(Reuters) -Crude prices edged higher on Tuesday, extending sharp gains from the previous session on supply disruption risks from Iraqi Kurdistan and hopes that turmoil in banking is being contained.
Brent crude futures gained 15 cents, 0.2%, to $78.27 a barrel by 1308 GMT. West Texas Intermediate U.S. crude was up 14 cents, or 0.2%, at $72.95.
Prices rallied more than $3 on Monday after Iraq was forced to halt exports of about 450,000 barrels per day (bpd) from its northern Kurdistan region through Turkey after an arbitration decision confirmed Baghdad's consent was needed to ship the oil.

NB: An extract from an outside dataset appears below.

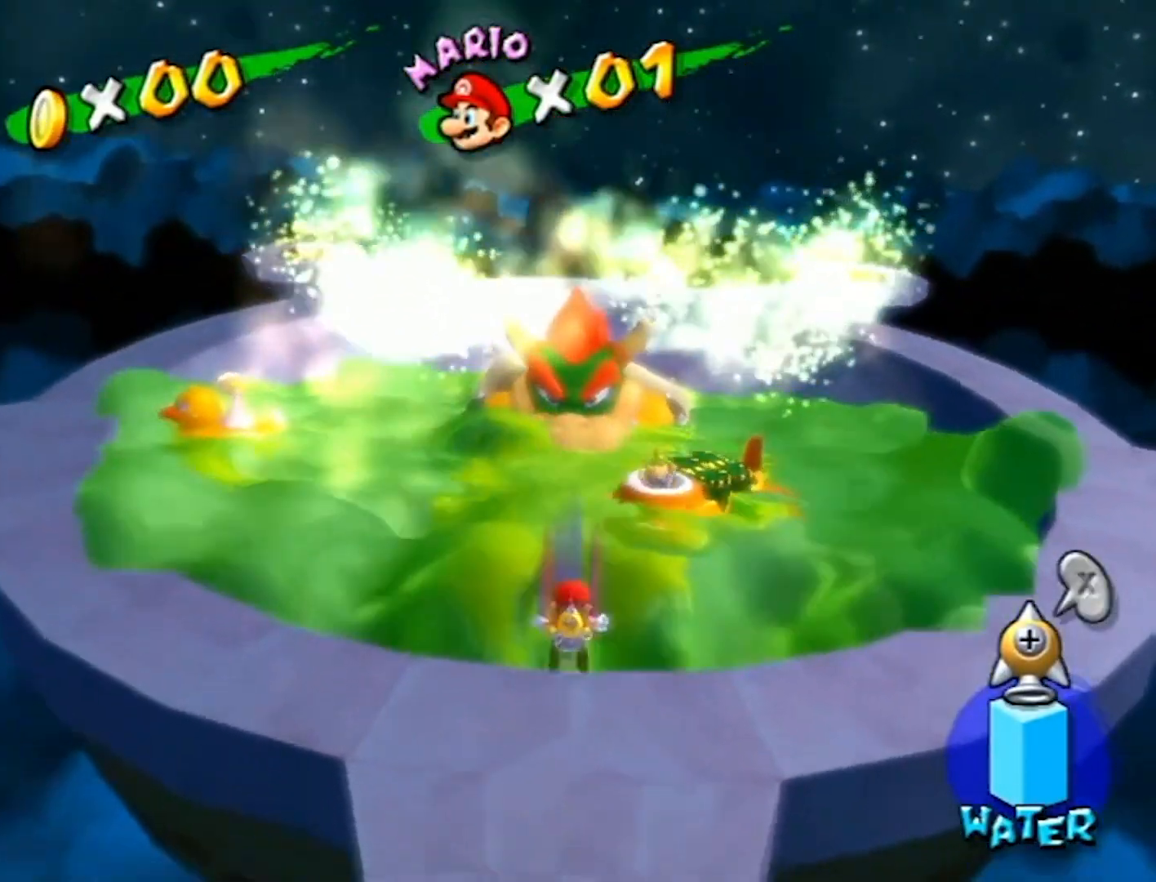
{"buttons": [], "left_stick": "center", "right_stick": "center", "events": [[33, "right_stick", "left"], [133, "right_stick", "center"]]}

Monday's announcement that First Citizens BancShares Inc will acquire deposits and loans of failed Silicon Valley Bank spurred optimism about the banking sector and sent European bank shares higher.
"At the moment, concerns about the risk to financial stability has been relegated to the back of investors’ mind but another bank run could trigger a flight out of risk again," said PVM Oil analyst Tamas Varga.
Oil prices were also expected to draw continued support from signs of recovering demand in China.
China's crude oil imports are expected to rise by 6.2% in 2023 to 540 million tonnes, an annual forecast by a research unit of China National Petroleum Corp showed on Monday.
Russian Deputy Prime Minister Alexander Novak on Tuesday said that Russia needed to focus on boosting energy exports to so-called "friendly" countries and noted that Russian oil supply to India regstered a 22-fold jump last year.
U.S. crude oil stockpiles were seen rising by about 200,000 barrels last week, a preliminary Reuters poll showed on Monday.
The American Petroleum Institute (API) will publish its inventory data at 4:30 p.m. EDT (2030 GMT) on Tuesday and the U.S. Energy Information Administration at 10:30 a.m. (1430 GMT) on Wednesday.